In New York City, businesses will no longer be able to use Styrofoam packaging, including food containers and packing peanuts. New Yorkers throw away 60 million pounds of Styrofoam each year, de Blasio said in an announcement Tuesday. The city tried to ban Styrofoam in 2015, but a judge overturned the decision after a lawsuit by the lobbying group Restaurant Action Alliance. The organization, which counts Styrofoam container manufacturer Dart as one of its supporters, appealed the ban again last year but it was denied.
Also in the Big Apple, pharmacies will be banned from selling cigarettes and other tobacco products. Massachusetts moved to reduce smoking by raising the age limit to buy cigarettes to 21 years old from 18. E-cigarette use has skyrocketed in the past few years, especially among young people.
Many new regulations focused on gender equality are going to continue "Year of the Woman" momentum from 2018.
In Illinois, all elected offices will have official gender-neutral titles. For example, "chairman" will become "chairperson."
Building off of the #MeToo movement's momentum last year, all Virginia legislators and their staff will be required to complete sexual harassment training. Although the bill passed with a bipartisan majority, it was hotly debated among legislators.
In Connecticut, employers will be barred from asking job applicants about their salary history. Advocates argue that the practice perpetuates the gender pay gap, since women on average earn less than their male colleagues.
Local governments are also providing citizens with more options for gender identity on official documents.
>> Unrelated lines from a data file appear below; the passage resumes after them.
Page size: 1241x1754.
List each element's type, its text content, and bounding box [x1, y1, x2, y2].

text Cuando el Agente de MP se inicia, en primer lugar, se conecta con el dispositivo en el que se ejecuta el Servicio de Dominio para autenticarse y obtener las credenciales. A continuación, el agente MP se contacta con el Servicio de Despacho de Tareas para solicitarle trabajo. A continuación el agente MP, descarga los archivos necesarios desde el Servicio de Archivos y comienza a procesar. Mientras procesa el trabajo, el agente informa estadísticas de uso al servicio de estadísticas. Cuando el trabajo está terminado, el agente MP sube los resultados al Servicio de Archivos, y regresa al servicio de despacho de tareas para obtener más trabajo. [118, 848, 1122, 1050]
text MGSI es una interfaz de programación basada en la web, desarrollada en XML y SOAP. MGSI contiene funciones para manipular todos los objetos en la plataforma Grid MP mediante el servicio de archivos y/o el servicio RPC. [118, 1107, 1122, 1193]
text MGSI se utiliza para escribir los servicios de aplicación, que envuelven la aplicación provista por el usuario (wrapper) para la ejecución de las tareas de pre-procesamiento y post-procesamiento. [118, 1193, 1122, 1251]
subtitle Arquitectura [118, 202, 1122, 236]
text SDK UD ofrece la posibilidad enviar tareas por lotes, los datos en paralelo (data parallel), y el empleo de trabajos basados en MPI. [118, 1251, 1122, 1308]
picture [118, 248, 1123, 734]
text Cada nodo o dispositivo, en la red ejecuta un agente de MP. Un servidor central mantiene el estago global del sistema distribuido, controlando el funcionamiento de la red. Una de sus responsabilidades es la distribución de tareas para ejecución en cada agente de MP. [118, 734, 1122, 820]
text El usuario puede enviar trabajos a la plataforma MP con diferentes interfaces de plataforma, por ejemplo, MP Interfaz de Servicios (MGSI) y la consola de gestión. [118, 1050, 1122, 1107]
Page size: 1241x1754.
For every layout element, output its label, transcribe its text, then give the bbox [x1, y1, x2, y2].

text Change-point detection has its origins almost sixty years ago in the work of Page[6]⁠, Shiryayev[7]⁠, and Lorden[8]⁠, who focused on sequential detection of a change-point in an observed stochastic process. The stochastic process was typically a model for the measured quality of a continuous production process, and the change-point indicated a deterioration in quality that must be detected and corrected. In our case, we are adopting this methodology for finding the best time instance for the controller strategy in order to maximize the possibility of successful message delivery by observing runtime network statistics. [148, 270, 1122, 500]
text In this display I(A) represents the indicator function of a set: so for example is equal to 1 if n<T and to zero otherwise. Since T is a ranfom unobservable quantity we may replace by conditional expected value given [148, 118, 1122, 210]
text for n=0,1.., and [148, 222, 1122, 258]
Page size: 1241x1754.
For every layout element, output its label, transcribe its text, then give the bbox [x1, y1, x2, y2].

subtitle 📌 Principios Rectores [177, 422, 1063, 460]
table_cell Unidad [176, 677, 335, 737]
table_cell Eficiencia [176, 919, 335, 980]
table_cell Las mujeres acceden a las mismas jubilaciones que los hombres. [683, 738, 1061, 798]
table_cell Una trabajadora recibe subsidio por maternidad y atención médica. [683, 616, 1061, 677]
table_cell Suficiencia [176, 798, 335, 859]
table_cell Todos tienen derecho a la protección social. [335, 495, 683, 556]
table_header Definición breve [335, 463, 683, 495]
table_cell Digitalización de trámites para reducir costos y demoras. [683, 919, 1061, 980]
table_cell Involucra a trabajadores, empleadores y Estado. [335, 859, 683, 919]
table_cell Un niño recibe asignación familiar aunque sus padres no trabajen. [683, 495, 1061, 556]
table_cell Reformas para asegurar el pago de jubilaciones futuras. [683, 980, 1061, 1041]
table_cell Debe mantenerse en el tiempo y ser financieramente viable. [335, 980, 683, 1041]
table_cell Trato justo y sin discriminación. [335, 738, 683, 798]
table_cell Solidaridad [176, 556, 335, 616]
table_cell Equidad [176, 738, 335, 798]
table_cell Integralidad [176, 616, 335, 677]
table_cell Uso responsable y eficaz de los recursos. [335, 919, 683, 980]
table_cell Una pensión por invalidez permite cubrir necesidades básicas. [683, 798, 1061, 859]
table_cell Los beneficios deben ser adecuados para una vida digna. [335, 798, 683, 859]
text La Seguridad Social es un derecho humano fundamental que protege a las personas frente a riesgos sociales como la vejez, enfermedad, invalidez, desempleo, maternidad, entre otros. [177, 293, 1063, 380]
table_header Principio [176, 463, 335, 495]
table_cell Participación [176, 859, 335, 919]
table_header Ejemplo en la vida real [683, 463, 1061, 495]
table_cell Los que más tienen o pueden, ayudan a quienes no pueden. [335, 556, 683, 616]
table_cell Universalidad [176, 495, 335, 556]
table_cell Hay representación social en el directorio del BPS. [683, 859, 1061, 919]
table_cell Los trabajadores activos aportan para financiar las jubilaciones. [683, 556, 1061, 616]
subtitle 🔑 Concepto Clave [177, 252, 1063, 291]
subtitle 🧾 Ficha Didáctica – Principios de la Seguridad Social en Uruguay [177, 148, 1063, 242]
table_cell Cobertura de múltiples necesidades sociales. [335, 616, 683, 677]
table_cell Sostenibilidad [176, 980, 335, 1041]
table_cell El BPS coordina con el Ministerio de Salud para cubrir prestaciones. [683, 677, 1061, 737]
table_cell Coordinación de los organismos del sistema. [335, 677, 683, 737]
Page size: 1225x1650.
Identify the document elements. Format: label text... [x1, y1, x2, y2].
California residents will have the option to select "nonbinary" for their gender identity on official state IDs starting this year. People in New York City can change the gender on their birth certificate to the gender-neutral "X" option.
"No one can tell you who you are, and only you can decide your identity. Now every New Yorker can make their own choice as to how their gender is represented on their birth certificates," said City Council Speaker Corey Johnson in a statement.
Correction: Sen. Bernie Sanders is an independent from Vermont and Nancy Pelosi is the presumptive House speaker. An earlier version misstated their status.